Life Expectancy vs Population by Continent

This chunk creates a scatter plot to explore how population size correlates with life expectancy across continents. Faceted subplots for each continent help highlight distinct regional trends and patterns.

ggplot(data, aes(x = pop, y = lifeExp)) +
  geom_point(aes(color = continent), alpha = 0.7) +
  scale_x_log10() +  # Log scale for better visibility
  labs(title = "Life Expectancy vs Population by Continent",
       x = "Population (Log Scale)",
       y = "Life Expectancy") +
  facet_wrap(~continent) +  # Create separate plots for each continent
  theme_minimal()  # Clean and minimal theme

GDP Per Capita vs Population Size by Continent

This chunk generates a scatter plot to analyze the correlation between population size and GDP per capita across continents.

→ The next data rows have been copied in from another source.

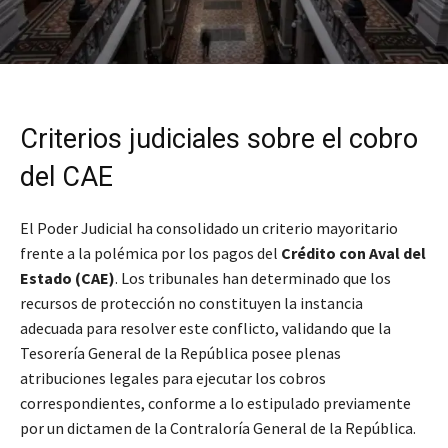
Criterios judiciales sobre el cobro
del CAE
El Poder Judicial ha consolidado un criterio mayoritario
frente a la polémica por los pagos del
Crédito con Aval del
Estado (CAE)
. Los tribunales han determinado que los
recursos de protección no constituyen la instancia
adecuada para resolver este conflicto, validando que la
Tesorería General de la República posee plenas
atribuciones legales para ejecutar los cobros
correspondientes, conforme a lo estipulado previamente
por un dictamen de la Contraloría General de la República.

Log scales are applied to both axes, and faceted subplots provide a granular view of regional differences.

ggplot(data, aes(x = pop, y = gdpPercap)) +
  geom_point(aes(color = continent), alpha = 0.7) +
  scale_x_log10() +  # Log scale for better visibility
  scale_y_log10() +  # Log scale for better visibility
  labs(title = "GDP per Capita vs Population by Continent",
       x = "Population (Log Scale)",
       y = "GDP per Capita (Log Scale)") +
  facet_wrap(~continent) +  # Create separate plots for each continent
  theme_minimal()  # Clean and minimal theme

Life Expectancy Distribution by Continent (Box plot)

This chunk creates a boxplot to compare the distribution of life expectancy among continents. It highlights variations in median values, interquartile ranges, and potential outliers within each continent.

ggplot(data, aes(x = continent, y = lifeExp, fill = continent)) +
  geom_boxplot() +
  labs(title = "Life Expectancy Distribution by Continent",
       x = "Continent",
       y = "Life Expectancy") +
  theme_minimal()

Summary of Insights

  1. Population: Asia leads global population growth, with India and China dominating. Africa shows high populations with economic challenges.

  2. Life Expectancy: Continents like Oceania and Europe have the highest life expectancy, while Africa lags but shows improvement.

  3. GDP Per Capita: Europe and Oceania are economically dominant, while Africa remains the lowest despite gradual growth.

  4. Relationships:

    • Life Expectancy vs. GDP: Wealthier countries have better health outcomes, with varying regional patterns.
    • Population vs. GDP: Smaller populations often correlate with higher GDP per capita, especially in Europe and Oceania.
  5. Top Performers (2007): Japan leads in life expectancy, while China and India dominate population figures.

  6. Distribution Trends: Africa has the widest variability in life expectancy, while Oceania and Europe show stability.

Key Takeaway

Global improvements in life expectancy and GDP per capita are evident, but significant regional disparities persist, particularly in Africa.